Larry Kramer at his 80th birthday celebration
Considering his long history of health problems (an AIDS diagnosis, a liver transplant), turning 80 was a milestone Kramer couldn't always be confident that he would reach. There has never been any doubt, however, about his achievements as a writer and public scold.
- Kramer received an Academy Award nomination for his work on the screenplay for 1969's Women in Love.
- In 1978, his outrageously and deeply controversial novel, Faggots, was published by Random House. A satire on gay promiscuity in the 1970s, it featured a description of a notorious gay sex club named The Toilet Bowl which, among its themed rooms, included a bar known as The Lusitania Lounge ("all fitted out most smartly with the gleanings from a sunken Cunard liner" that had "a porthole-backed crush bar"); the Jackie O (a room that had "50 urinals standing up along with all those men in front of them" and its sister suite, the Radziwill Annex ("where there were 50 urinals lying down, along with all those men in front of them").
- Kramer's political activism took a serious turn in January 1982, when he became a co-founder of New York's Gay Men's Health Crisis (which later expelled him from its leadership).
- First published in New York Native in March 1983, Kramer's 5,000-word call to action entitled 1,112 and Counting shocked and angered many in New York's gay community.

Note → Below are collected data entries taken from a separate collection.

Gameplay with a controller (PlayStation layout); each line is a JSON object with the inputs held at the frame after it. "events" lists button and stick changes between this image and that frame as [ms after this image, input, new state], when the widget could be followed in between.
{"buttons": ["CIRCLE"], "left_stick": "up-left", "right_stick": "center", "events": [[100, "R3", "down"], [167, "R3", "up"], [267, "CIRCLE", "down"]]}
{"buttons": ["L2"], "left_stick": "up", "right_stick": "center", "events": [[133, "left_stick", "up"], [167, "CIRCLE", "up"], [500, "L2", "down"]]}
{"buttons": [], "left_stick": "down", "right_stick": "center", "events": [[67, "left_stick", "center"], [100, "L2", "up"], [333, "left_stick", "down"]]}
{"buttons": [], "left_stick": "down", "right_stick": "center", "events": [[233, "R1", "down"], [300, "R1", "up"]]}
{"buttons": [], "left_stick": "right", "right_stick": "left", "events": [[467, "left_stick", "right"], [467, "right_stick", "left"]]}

- In April 1985, The Public Theatre presented the world premiere of Kramer's acclaimed play, The Normal Heart, which portrayed his experiences at GMHC.
- In March 1987, Kramer became one of the founders of the AIDS Coalition to Unleash Power (ACT UP).
- In October 1992, a sequel to The Normal Heart entitled The Destiny of Me opened off Broadway and received that season's Obie Award and Lucille Lortel Award for Best Play.
- On April 19, 2011 (a little more than 25 years after its world premiere), The Normal Heart finally made its Broadway debut with a powerhouse cast. Subsequent productions engaged audiences at the Arena Stage in Washington, D.C. and the American Conservatory Theater in San Francisco.
- With Ryan Murphy producing, a film adaptation of The Normal Heart premiered on HBO on May 25, 2014.
- In 2001, Kramer's brother (Arthur Kramer) gave Yale University a gift of $1 million to establish The Larry Kramer Initiative for Lesbian and Gay Studies.
- In June 2013, Kramer received the Isabelle Stevenson Award from the American Theatre Wing for his "substantial contribution on behalf of humanitarian, social service [and] charitable organizations."
- On July 24, 2013, a noticeably frail Kramer married architectural designer David Webster (his partner of 22 years) in the intensive care unit at NYU Langone Medical Center.
David Webster and Larry Kramer
Larry Kramer: In Love & Anger opens with its protagonist's famous "Plague" speech. From there on, its powerful sweep offers a crash course in how Kramer's response to the AIDS crisis helped to change the way new medical treatments were made available to the public by the National Institutes of Health. It also shows how ACT-UP's infamous "die-ins" (including a protest at St. Patrick's Cathedral) succeeded in drawing media attention to a spurned segment of the population who, as they faced death, had nothing left to lose.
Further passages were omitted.